**SOURCE DATA:**
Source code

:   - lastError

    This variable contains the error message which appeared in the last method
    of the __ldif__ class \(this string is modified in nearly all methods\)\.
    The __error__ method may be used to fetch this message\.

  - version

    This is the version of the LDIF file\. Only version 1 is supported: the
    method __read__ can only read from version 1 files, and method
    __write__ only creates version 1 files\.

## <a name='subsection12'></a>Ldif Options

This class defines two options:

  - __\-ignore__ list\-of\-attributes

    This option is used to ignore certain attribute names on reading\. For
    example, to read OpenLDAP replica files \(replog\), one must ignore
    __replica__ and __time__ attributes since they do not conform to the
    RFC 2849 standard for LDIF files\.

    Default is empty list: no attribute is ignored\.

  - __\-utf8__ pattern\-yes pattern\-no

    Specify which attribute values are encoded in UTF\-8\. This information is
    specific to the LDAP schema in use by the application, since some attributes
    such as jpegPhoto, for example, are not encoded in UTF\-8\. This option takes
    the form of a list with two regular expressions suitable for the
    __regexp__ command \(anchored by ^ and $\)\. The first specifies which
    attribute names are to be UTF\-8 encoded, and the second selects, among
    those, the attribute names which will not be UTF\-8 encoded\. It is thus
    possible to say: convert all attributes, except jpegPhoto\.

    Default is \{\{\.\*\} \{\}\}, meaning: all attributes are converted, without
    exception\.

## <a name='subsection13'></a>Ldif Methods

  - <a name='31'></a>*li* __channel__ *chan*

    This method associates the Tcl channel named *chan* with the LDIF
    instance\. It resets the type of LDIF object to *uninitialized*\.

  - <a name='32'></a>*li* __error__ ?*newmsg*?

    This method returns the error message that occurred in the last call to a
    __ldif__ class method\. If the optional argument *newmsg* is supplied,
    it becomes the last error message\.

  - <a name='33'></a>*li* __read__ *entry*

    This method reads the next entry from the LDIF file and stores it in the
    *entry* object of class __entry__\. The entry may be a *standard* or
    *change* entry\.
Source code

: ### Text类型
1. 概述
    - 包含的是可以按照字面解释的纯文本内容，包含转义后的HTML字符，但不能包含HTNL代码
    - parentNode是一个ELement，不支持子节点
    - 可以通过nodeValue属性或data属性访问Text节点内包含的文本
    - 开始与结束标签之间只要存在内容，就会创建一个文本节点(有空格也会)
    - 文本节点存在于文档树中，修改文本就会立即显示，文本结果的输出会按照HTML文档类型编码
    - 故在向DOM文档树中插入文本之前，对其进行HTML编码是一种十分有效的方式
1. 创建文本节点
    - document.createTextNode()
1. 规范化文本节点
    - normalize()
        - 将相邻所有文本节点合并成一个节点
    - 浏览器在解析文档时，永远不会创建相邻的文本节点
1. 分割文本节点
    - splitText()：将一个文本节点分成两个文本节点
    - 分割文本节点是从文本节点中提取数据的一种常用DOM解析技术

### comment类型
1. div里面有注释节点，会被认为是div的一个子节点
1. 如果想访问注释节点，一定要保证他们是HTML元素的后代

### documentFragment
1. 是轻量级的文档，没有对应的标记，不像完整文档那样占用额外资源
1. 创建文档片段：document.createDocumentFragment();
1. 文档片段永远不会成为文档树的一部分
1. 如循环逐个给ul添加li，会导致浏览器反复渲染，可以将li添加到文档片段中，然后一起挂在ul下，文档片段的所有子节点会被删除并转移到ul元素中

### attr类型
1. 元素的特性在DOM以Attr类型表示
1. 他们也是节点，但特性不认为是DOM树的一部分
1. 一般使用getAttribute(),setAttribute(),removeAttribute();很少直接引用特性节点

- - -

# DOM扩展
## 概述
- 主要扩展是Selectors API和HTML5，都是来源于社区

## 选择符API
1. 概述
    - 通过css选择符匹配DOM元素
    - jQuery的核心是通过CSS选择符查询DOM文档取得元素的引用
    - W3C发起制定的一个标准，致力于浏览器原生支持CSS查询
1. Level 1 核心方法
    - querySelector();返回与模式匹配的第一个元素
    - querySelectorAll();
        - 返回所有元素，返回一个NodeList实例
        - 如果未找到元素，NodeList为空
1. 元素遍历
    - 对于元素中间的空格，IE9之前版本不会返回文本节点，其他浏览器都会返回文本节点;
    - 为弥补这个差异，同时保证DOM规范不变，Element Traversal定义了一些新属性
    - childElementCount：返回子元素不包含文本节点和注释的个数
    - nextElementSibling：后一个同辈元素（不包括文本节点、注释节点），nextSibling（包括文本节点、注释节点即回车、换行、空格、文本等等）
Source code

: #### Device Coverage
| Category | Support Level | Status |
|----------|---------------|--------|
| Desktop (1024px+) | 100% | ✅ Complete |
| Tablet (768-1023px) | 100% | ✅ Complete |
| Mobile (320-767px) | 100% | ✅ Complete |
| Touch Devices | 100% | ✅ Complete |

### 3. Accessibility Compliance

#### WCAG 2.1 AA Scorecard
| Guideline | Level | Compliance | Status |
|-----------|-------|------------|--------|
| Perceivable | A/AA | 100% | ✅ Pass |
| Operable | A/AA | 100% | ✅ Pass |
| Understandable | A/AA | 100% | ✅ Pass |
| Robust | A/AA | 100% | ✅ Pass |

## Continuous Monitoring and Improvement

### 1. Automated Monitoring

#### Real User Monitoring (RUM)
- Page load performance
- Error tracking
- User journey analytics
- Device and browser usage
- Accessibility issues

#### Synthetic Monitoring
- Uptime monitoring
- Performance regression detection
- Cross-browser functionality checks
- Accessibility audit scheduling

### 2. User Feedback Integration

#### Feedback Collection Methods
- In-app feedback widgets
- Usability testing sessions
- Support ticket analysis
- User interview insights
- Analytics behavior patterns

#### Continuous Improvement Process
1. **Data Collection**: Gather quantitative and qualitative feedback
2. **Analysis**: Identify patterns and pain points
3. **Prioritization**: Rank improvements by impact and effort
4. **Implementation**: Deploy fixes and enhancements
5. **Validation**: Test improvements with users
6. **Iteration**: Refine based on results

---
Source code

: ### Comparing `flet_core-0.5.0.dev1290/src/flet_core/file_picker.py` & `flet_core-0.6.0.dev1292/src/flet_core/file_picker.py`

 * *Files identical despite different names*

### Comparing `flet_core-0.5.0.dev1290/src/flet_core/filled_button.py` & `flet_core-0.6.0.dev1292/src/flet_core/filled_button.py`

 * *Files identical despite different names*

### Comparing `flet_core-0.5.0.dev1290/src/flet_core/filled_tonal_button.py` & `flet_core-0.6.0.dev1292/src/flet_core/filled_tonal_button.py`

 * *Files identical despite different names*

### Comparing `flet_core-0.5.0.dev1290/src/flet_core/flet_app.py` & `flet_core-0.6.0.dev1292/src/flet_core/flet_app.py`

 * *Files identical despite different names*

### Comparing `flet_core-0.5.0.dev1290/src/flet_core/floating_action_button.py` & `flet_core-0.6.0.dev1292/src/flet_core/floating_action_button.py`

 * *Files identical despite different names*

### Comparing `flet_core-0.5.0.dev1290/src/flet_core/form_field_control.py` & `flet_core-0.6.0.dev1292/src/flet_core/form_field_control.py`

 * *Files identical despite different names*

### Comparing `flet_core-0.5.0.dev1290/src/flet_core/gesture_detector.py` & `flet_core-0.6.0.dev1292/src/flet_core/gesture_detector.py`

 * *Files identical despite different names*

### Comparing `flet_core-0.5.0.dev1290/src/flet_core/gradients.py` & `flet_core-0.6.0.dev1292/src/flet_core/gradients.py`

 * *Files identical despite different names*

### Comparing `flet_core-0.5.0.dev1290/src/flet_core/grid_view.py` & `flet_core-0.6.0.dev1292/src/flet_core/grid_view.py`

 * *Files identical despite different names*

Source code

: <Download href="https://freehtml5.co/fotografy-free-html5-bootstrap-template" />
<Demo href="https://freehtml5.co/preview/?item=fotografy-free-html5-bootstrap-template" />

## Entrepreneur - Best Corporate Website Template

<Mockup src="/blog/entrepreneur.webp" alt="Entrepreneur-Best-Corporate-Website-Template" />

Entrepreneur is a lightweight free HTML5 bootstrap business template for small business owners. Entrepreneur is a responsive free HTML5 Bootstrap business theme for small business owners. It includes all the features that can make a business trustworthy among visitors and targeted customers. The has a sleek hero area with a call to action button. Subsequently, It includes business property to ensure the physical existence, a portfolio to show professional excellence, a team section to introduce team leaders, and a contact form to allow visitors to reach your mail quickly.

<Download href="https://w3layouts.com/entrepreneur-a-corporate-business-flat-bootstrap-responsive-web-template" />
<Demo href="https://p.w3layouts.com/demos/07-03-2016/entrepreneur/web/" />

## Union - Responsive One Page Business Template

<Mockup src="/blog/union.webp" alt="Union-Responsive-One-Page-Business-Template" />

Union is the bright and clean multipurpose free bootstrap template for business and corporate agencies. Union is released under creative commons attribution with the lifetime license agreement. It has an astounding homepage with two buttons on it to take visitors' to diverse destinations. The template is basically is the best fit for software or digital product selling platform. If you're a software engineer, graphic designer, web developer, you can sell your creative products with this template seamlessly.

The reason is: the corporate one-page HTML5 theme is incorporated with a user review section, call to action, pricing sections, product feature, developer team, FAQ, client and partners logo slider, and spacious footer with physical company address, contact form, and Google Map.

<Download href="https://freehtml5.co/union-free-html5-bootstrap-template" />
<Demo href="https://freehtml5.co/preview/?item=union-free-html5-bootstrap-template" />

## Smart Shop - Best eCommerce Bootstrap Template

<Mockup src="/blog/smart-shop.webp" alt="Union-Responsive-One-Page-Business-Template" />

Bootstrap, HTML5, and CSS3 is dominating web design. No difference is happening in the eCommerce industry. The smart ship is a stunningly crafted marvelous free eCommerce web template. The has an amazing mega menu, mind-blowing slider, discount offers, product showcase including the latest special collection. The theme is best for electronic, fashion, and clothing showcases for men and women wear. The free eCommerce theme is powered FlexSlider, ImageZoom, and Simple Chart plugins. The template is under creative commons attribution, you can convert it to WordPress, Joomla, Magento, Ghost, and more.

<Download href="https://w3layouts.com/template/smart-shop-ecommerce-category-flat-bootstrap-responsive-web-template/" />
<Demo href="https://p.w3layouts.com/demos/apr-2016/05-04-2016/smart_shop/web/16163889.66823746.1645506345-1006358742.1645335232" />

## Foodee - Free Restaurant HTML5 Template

**WORK TO COMPLETE:**
In the material above, show every line where the word "https" turns up.

**WORKED SOLUTION:**
: <Download href="https://freehtml5.co/fotografy-free-html5-bootstrap-template" />
<Demo href="https://freehtml5.co/preview/?item=fotografy-free-html5-bootstrap-template" />
<Download href="https://w3layouts.com/entrepreneur-a-corporate-business-flat-bootstrap-responsive-web-template" />
<Demo href="https://p.w3layouts.com/demos/07-03-2016/entrepreneur/web/" />
<Download href="https://freehtml5.co/union-free-html5-bootstrap-template" />
<Demo href="https://freehtml5.co/preview/?item=union-free-html5-bootstrap-template" />
<Download href="https://w3layouts.com/template/smart-shop-ecommerce-category-flat-bootstrap-responsive-web-template/" />
<Demo href="https://p.w3layouts.com/demos/apr-2016/05-04-2016/smart_shop/web/16163889.66823746.1645506345-1006358742.1645335232" />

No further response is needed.